Cape Town - Rich media on social networks is driving internet traffic in South Africa as data and device costs decline.
According to a survey by Fuseware and World Wide Worx, rich media applications like YouTube are on the increase in SA.
The SA Social Media Landscape 2015 study was released on Wednesday showed that 11.8 million South Africans are regularly logging on to Facebook, followed by YouTube at 7.2 million.
"The global rise of video is now making itself felt here.
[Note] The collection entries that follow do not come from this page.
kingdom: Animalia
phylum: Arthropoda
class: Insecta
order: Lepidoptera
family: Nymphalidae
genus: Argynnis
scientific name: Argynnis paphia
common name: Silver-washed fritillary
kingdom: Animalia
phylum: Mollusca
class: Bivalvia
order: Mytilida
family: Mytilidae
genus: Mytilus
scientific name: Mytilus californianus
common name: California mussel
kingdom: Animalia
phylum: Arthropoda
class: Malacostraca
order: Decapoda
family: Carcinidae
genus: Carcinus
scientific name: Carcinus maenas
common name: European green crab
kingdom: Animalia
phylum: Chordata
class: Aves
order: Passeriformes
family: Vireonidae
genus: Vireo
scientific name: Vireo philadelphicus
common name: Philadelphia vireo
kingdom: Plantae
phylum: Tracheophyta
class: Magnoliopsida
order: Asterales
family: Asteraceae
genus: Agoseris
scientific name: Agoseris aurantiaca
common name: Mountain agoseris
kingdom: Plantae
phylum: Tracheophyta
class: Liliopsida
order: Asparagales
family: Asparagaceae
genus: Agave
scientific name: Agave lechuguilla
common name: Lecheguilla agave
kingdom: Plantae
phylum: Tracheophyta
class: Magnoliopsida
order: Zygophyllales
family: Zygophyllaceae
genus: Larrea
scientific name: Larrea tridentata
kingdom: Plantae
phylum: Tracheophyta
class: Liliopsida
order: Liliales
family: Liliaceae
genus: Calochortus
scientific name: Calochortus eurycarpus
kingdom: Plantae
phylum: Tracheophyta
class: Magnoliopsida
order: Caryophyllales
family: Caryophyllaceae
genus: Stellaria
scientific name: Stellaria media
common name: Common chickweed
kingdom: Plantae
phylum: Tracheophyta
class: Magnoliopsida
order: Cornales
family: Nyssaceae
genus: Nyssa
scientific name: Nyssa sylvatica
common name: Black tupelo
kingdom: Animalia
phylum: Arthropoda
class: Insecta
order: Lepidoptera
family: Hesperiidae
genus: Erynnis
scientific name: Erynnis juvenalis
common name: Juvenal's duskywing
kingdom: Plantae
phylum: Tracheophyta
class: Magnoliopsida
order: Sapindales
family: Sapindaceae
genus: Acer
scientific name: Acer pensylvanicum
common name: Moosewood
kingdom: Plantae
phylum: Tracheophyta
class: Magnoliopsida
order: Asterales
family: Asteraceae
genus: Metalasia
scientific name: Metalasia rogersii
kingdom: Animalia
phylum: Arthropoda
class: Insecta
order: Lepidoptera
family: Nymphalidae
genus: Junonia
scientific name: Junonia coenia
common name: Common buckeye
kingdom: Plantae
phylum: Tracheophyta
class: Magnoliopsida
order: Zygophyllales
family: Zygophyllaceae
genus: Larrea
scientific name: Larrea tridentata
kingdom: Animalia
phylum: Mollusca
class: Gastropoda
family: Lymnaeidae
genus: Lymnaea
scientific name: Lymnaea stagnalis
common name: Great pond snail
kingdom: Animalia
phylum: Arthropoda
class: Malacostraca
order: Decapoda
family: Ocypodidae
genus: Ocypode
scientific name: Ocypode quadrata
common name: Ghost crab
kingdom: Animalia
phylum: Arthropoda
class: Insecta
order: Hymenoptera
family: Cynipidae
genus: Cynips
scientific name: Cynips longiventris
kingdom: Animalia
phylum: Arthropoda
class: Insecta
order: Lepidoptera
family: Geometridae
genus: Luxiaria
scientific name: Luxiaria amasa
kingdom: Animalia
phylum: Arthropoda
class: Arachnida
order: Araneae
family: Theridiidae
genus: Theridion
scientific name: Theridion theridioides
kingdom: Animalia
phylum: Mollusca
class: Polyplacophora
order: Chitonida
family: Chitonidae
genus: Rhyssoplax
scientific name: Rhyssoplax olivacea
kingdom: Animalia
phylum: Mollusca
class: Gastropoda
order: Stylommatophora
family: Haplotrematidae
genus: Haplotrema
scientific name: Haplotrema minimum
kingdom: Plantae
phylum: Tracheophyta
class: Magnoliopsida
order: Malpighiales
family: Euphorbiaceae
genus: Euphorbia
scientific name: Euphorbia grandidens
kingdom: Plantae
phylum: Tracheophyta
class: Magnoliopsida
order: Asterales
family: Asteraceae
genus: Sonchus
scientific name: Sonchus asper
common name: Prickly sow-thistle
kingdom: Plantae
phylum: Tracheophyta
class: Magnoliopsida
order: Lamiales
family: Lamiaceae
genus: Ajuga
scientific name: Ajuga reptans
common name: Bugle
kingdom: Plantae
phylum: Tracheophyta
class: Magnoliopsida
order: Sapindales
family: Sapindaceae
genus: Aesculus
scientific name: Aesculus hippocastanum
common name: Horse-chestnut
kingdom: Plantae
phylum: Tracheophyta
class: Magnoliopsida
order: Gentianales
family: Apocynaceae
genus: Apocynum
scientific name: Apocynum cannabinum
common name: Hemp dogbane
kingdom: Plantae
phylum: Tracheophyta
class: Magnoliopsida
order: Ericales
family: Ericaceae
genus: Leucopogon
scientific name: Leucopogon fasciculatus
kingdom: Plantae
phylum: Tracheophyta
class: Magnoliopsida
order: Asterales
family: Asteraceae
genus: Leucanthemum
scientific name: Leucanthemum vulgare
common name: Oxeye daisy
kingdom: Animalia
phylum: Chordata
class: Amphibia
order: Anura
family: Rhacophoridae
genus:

Once the cost of mobile data comes down for the emerging smartphone market, video will become a dominant medium, strongly supported by other visual media", said Arthur Goldstuck, managing director of technology market researchers World Wide Worx.
The results corroborate earlier studies that indicate a massive increase in data consumption as people turn to rich media content on the internet.
'Secret'
Cisco's Visual Networking Index predicated that between 2013 and 2018, mobile data traffic in South Africa will have a compound annual growth of 53% and will reach an annual run rate of two Exabytes by 2018.
Most of that data demand is due to the appetite for video content over the internet. But the increase will also be the result of an increasing number of smart devices that connect to the web and conduct machine to machine communications.
The social media study found that Twitter's growth in SA had slowed to 20%, and there are around 6.6 million South Africans on the one to many messaging service.
But professional networking service LinkedIn has jumped by 40% to 3.8 million users while local social network Mxit has seen further decline to 4.9 million from 6.5 million subscribers.
For companies that would like to use social networks to build their brands, it is not simply a matter of getting a like on Facebook or a retweet on Twitter.
"The secret for companies trying to leverage social networks lies not only in numbers of users, but also in how heavily those users engage in these networks. Twitter has more intensive engagement than Facebook, despite having substantially fewer users," said Mike Wronski, CEO of Fuseware.
The survey found that 65 of South Africa's biggest brands were actively engaged in social media with a majority planning to increase spending in 2015.
"Content marketing and influencer marketing are two big trends corporates are embracing as the market matures", Wronski added.